Open sph17 opened 4 years ago

sph17 commented 4 years ago

While trying the kevlar tutorial workflow, at kevlar partition step some files fail with memory error, I used 64g and 64g swap memory.

[kevlar::partition] Building read graph in relaxed mode
Traceback (most recent call last):
  File "/PHShome/sph35/.conda/envs/kevlarClone/bin/kevlar", line 8, in <module>
  File "/PHShome/sph35/.conda/envs/kevlarClone/lib/python3.7/site-packages/kevlar/__main__.py", line 31, in main
  File "/PHShome/sph35/.conda/envs/kevlarClone/lib/python3.7/site-packages/kevlar/partition.py", line 68, in main
  File "/PHShome/sph35/.conda/envs/kevlarClone/lib/python3.7/site-packages/kevlar/partition.py", line 33, in partition
  File "/PHShome/sph35/.conda/envs/kevlarClone/lib/python3.7/site-packages/kevlar/readgraph.py", line 125, in populate_edges
  File "/PHShome/sph35/.conda/envs/kevlarClone/lib/python3.7/site-packages/networkx/classes/graph.py", line 920, in add_edge
standage commented 4 years ago

Sorry for the delayed response. Can you show the the precise commands you ran (starting with kevlar count) that led to this error message?

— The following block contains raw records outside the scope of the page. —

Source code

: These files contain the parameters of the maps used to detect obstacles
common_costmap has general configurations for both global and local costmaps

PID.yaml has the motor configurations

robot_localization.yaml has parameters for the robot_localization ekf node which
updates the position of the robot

How much memory does your computer have?

sph17 commented 4 years ago

Here are the scripts I ran

#!/bin/bash
#BSUB -J Kevlar_ArrayJob[6]
#BSUB -e /err_files/targz.err
#BSUB -q big
#BSUB -n 1
#BSUB mem=16G
#BSUB swp=16G
#BSUB -sla miket_sc

SOURCE_FILE_1="/kevlar/files_counttable.txt"
SOURCE_FILE_2="/kevlar/files_fastq.txt"

INPUT_1=$(sed -n ''${LSB_JOBINDEX}'p' ${SOURCE_FILE_1})
INPUT_2=$(sed -n ''${LSB_JOBINDEX}'p' ${SOURCE_FILE_2})

filename=$(basename -- "$INPUT_2")
extension="${filename##*.}"
filename="${filename%.fastq}"

OUTPUT=${filename}_novel
source activate kevlar
N_THREADS=$(nproc)
kevlar novel --out ${OUTPUT}_reads.fastq \
    --control-counts /data/talkowski/sphao/projects/kevlar/YM003-C.counttable \
    --case-counts ${INPUT_1} --case ${INPUT_2}

#!/bin/bash
#BSUB -J Kevlar_ArrayJob[6]
#BSUB -o /log_files/kevlarArrayJob04.log
#BSUB -e /files/err_files/targz04.err
#BSUB -q big
#BSUB -n 1
#BSUB mem=64G
#BSUB swp=64G
#BSUB -sla miket_sc

SOURCE_FILE_1="/kevlar/files_novel_reads_filtered.txt"
INPUT_1=$(sed -n ''${LSB_JOBINDEX}'p' ${SOURCE_FILE_1})

filename=$(basename -- "$INPUT_1")
extension="${filename##*.}"
filename="${filename%_novelReadsFiltered}"

OUTPUT=${filename}_partition
source activate kevlar
kevlar partition -o ${OUTPUT} ${INPUT_1}

I first ran partition at 16G as well then tried 64G